**DATASET CONTENT:**
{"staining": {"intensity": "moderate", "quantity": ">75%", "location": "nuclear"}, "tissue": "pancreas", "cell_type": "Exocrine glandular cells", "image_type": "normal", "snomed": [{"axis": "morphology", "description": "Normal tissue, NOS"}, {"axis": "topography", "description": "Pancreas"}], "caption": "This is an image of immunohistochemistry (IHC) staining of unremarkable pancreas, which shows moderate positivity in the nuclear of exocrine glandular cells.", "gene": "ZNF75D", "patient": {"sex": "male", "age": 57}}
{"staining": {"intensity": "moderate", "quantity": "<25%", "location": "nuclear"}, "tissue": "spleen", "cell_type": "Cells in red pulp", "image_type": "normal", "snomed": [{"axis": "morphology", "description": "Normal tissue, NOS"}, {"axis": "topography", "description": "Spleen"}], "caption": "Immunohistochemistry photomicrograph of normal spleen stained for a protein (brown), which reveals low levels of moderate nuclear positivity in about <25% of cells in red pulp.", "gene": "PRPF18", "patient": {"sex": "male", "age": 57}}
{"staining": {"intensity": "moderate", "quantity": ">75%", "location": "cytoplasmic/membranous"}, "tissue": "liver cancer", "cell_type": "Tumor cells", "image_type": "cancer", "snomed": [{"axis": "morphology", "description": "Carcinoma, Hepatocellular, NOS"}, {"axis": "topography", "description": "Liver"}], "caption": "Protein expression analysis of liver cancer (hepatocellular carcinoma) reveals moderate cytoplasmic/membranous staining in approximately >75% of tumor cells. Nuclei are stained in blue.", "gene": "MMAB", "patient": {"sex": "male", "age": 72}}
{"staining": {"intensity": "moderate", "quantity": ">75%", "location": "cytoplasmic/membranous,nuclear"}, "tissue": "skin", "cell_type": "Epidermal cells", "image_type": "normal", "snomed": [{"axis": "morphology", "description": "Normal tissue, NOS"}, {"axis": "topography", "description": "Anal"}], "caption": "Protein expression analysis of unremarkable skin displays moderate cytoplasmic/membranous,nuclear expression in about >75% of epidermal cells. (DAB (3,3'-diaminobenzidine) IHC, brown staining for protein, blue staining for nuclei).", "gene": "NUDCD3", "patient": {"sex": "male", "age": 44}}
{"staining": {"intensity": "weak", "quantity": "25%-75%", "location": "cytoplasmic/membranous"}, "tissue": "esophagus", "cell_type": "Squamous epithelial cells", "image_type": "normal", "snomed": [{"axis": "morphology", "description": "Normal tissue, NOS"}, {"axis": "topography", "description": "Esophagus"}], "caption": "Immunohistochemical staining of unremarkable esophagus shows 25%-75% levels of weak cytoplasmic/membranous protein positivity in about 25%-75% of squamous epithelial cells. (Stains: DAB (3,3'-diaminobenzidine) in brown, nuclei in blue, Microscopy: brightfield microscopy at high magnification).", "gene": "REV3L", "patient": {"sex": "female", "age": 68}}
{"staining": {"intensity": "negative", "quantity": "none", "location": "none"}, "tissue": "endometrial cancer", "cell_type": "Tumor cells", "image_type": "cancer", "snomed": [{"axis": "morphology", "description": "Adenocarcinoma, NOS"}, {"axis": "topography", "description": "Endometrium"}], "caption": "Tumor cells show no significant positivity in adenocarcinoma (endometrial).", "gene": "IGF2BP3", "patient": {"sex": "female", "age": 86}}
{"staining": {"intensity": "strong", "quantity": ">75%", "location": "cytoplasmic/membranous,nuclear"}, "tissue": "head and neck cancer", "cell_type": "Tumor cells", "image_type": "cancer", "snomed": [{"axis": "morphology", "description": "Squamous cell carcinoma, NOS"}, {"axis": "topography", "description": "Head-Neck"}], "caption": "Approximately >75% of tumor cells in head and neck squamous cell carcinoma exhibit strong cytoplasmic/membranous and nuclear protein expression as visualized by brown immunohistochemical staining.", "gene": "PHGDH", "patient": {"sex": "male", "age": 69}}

**WORK ORDER:** Output the full listing above without altering a single word.

**SOLUTION FOR THIS PROBLEM:**
{"staining": {"intensity": "moderate", "quantity": ">75%", "location": "nuclear"}, "tissue": "pancreas", "cell_type": "Exocrine glandular cells", "image_type": "normal", "snomed": [{"axis": "morphology", "description": "Normal tissue, NOS"}, {"axis": "topography", "description": "Pancreas"}], "caption": "This is an image of immunohistochemistry (IHC) staining of unremarkable pancreas, which shows moderate positivity in the nuclear of exocrine glandular cells.", "gene": "ZNF75D", "patient": {"sex": "male", "age": 57}}
{"staining": {"intensity": "moderate", "quantity": "<25%", "location": "nuclear"}, "tissue": "spleen", "cell_type": "Cells in red pulp", "image_type": "normal", "snomed": [{"axis": "morphology", "description": "Normal tissue, NOS"}, {"axis": "topography", "description": "Spleen"}], "caption": "Immunohistochemistry photomicrograph of normal spleen stained for a protein (brown), which reveals low levels of moderate nuclear positivity in about <25% of cells in red pulp.", "gene": "PRPF18", "patient": {"sex": "male", "age": 57}}
{"staining": {"intensity": "moderate", "quantity": ">75%", "location": "cytoplasmic/membranous"}, "tissue": "liver cancer", "cell_type": "Tumor cells", "image_type": "cancer", "snomed": [{"axis": "morphology", "description": "Carcinoma, Hepatocellular, NOS"}, {"axis": "topography", "description": "Liver"}], "caption": "Protein expression analysis of liver cancer (hepatocellular carcinoma) reveals moderate cytoplasmic/membranous staining in approximately >75% of tumor cells. Nuclei are stained in blue.", "gene": "MMAB", "patient": {"sex": "male", "age": 72}}
{"staining": {"intensity": "moderate", "quantity": ">75%", "location": "cytoplasmic/membranous,nuclear"}, "tissue": "skin", "cell_type": "Epidermal cells", "image_type": "normal", "snomed": [{"axis": "morphology", "description": "Normal tissue, NOS"}, {"axis": "topography", "description": "Anal"}], "caption": "Protein expression analysis of unremarkable skin displays moderate cytoplasmic/membranous,nuclear expression in about >75% of epidermal cells. (DAB (3,3'-diaminobenzidine) IHC, brown staining for protein, blue staining for nuclei).", "gene": "NUDCD3", "patient": {"sex": "male", "age": 44}}
{"staining": {"intensity": "weak", "quantity": "25%-75%", "location": "cytoplasmic/membranous"}, "tissue": "esophagus", "cell_type": "Squamous epithelial cells", "image_type": "normal", "snomed": [{"axis": "morphology", "description": "Normal tissue, NOS"}, {"axis": "topography", "description": "Esophagus"}], "caption": "Immunohistochemical staining of unremarkable esophagus shows 25%-75% levels of weak cytoplasmic/membranous protein positivity in about 25%-75% of squamous epithelial cells. (Stains: DAB (3,3'-diaminobenzidine) in brown, nuclei in blue, Microscopy: brightfield microscopy at high magnification).", "gene": "REV3L", "patient": {"sex": "female", "age": 68}}
{"staining": {"intensity": "negative", "quantity": "none", "location": "none"}, "tissue": "endometrial cancer", "cell_type": "Tumor cells", "image_type": "cancer", "snomed": [{"axis": "morphology", "description": "Adenocarcinoma, NOS"}, {"axis": "topography", "description": "Endometrium"}], "caption": "Tumor cells show no significant positivity in adenocarcinoma (endometrial).", "gene": "IGF2BP3", "patient": {"sex": "female", "age": 86}}
{"staining": {"intensity": "strong", "quantity": ">75%", "location": "cytoplasmic/membranous,nuclear"}, "tissue": "head and neck cancer", "cell_type": "Tumor cells", "image_type": "cancer", "snomed": [{"axis": "morphology", "description": "Squamous cell carcinoma, NOS"}, {"axis": "topography", "description": "Head-Neck"}], "caption": "Approximately >75% of tumor cells in head and neck squamous cell carcinoma exhibit strong cytoplasmic/membranous and nuclear protein expression as visualized by brown immunohistochemical staining.", "gene": "PHGDH", "patient": {"sex": "male", "age": 69}}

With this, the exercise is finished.